Both of those last two titles, along with Lewis Jones’ fictions, feature in the new Library of Wales, but from another point of view that series has as yet proved less than representative, as Margiad Evans is the only woman writer in its lists. In fact, however, in recent years the view of Welsh culture as strongly masculinist has been out-moded, with many influential female voices winning prominence: it was a woman, Gwyneth Lewis, who became the first Welsh National Poet in 2005, while in the same year Gillian Clarke was made Cardiff Capital Poet as part of the capital’s anniversary celebrations, and a young novelist from the south Wales valleys, Rachel Trezise, won the first £60,000 Dylan Thomas Prize in 2006. Many contemporary Welsh writings also explore the reality of Wales’ ethnic diversity, focusing , for example, on the Irish population of Merthyr Tydfil (Desmond Barry’s A Bloody Good Friday, 2002) or Newport (Catherine Fisher’s Altered States, 1999), or on African-Welsh identities (Charlotte Williams, Sugar and Slate, 1999) and the long-established mixed-race communities of Cardiff’s docklands (Leonora Brito’s Dat’s Love, 1995, or Trezza Azzopardi’s The Hiding Place, 2000).
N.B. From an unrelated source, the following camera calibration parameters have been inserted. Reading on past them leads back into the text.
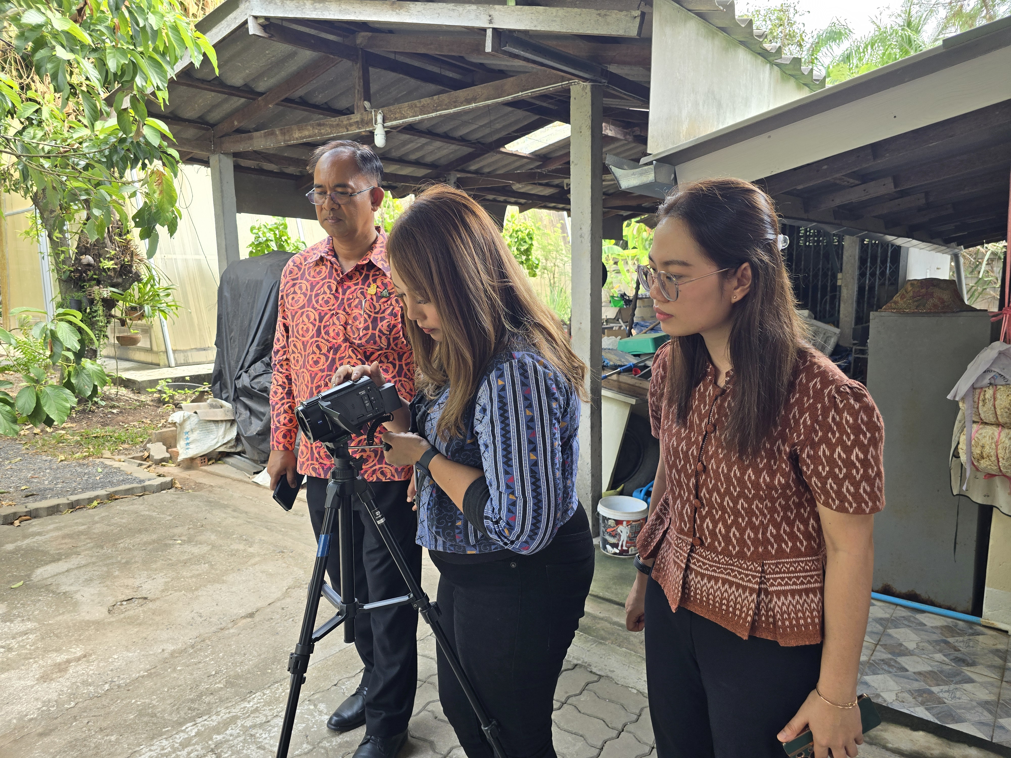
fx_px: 672
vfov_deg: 58.9
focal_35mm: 23
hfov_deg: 73.9
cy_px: 379
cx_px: 506
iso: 64
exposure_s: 1/180
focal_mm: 6.3
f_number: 1.7
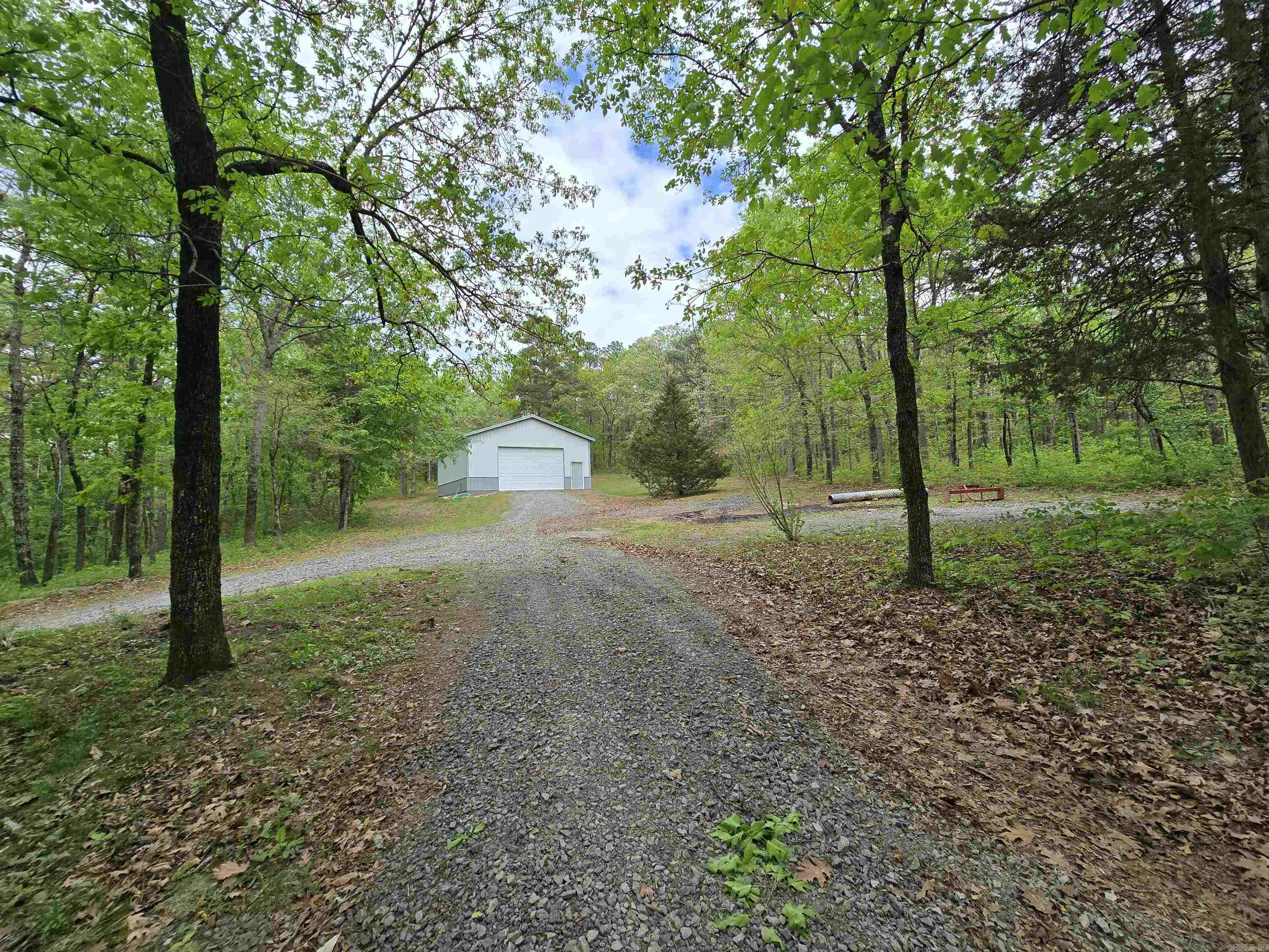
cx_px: 634
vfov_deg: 89.9
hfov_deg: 106.2
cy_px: 476
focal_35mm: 13
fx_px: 477
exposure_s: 1/1347
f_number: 2.2
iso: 50
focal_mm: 2.2
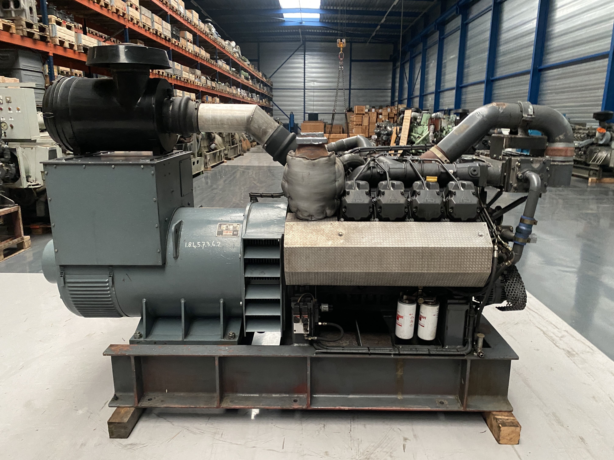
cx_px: 307
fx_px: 461
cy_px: 230
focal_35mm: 26
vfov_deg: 53.1
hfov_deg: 67.3
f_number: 1.8
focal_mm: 4.25
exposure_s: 1/33
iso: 640
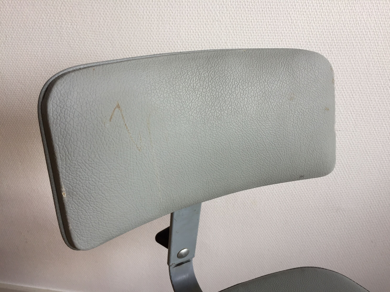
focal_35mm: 29
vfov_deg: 48.2
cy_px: 146
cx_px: 195
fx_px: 327
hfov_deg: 61.7
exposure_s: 1/100
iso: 50
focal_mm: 4.15
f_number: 2.2
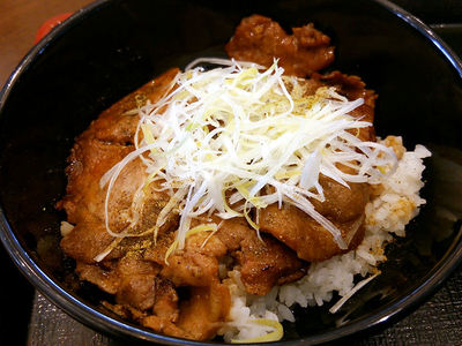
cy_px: 173
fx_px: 400
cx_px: 231
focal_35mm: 30
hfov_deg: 60.0
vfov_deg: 46.8
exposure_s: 1/44
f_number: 1.94
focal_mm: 4.06
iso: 80
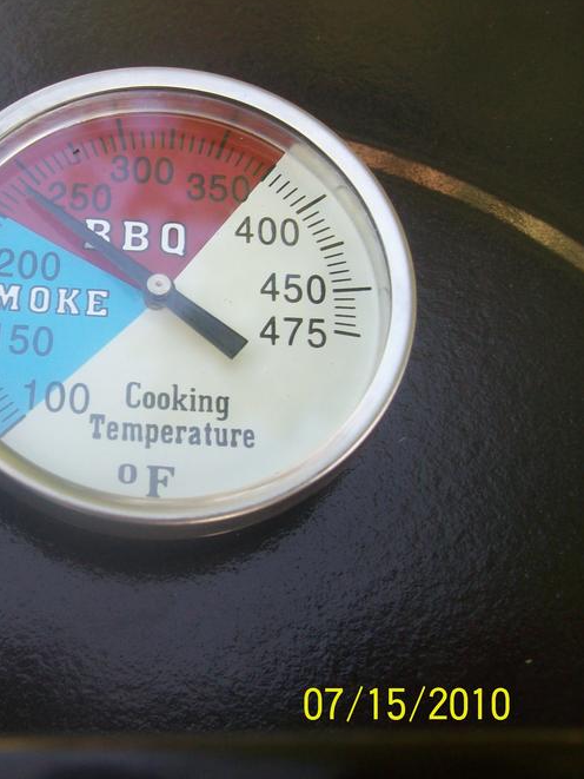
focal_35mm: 49
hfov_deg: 28.5
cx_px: 57
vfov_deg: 38.9
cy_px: 384
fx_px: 1102
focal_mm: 6
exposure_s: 1/180
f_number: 2.7
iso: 80
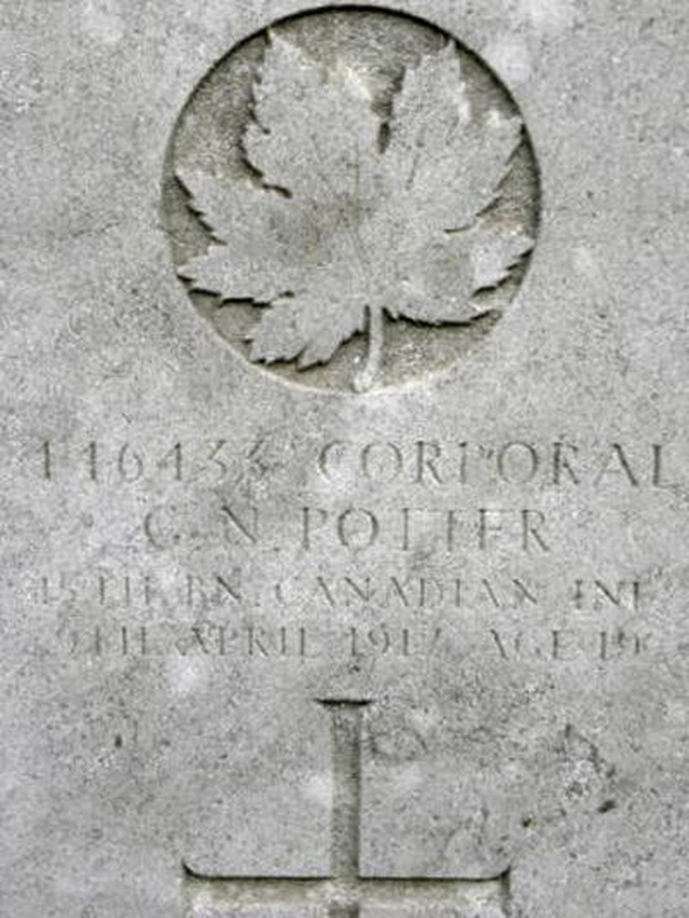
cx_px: 344
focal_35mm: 75
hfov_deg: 19.6
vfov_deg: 26.0
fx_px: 1990
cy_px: 459
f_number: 4
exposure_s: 1/70.3
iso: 101
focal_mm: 13.4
Teaching such texts as these underlines the heterogeneity of the Welsh population and helps to establish the inclusive nature of contemporary Welsh civic identity. Modules which include such material may be in a broad sense ‘nation-building’ but they certainly do not promote any essentialist or exclusive concept of the nation. Introducing students to this body of literature is a very rewarding experience, but it is to be hoped that, within Wales at any rate, changes will soon be implemented in the idea of what should be taught as ‘English’, so that the wealth of anglophone Welsh writing will not come as such an unexpected surprise to literary undergraduates. Essays which begin ‘I was born and have lived all my life in Porth [or Merthyr, or Aberdare, or Blaenclydach, or Ystradgynlais, or as the case may be], and have always loved literature, but before taking this module I’d never heard of local writer Gwyn Thomas [or Glyn Jones, or Alun Lewis, or Rhys Davies, or Menna Gallie, or whoever]’ should really belong to the bad old pre-devolution days and to a past educational order.
Notes
1. Gerard Carruthers, ‘Revisionism in Irish and Scottish Literature: How far can we go?’, English Subject Centre Newsletter, 10 (2006), 10.
2. Murray Pittock, Teaching Scottish and Irish Literature, ibid, 44.
3. See Greg Hill, ‘Sisyphus goes to school’, Planet, 161 (2003), 82-5, for a more detailed account of Welsh writing in English in the WJEC syllabus.
4. Carruthers, Revisionism in Irish and Scottish Literature, 8.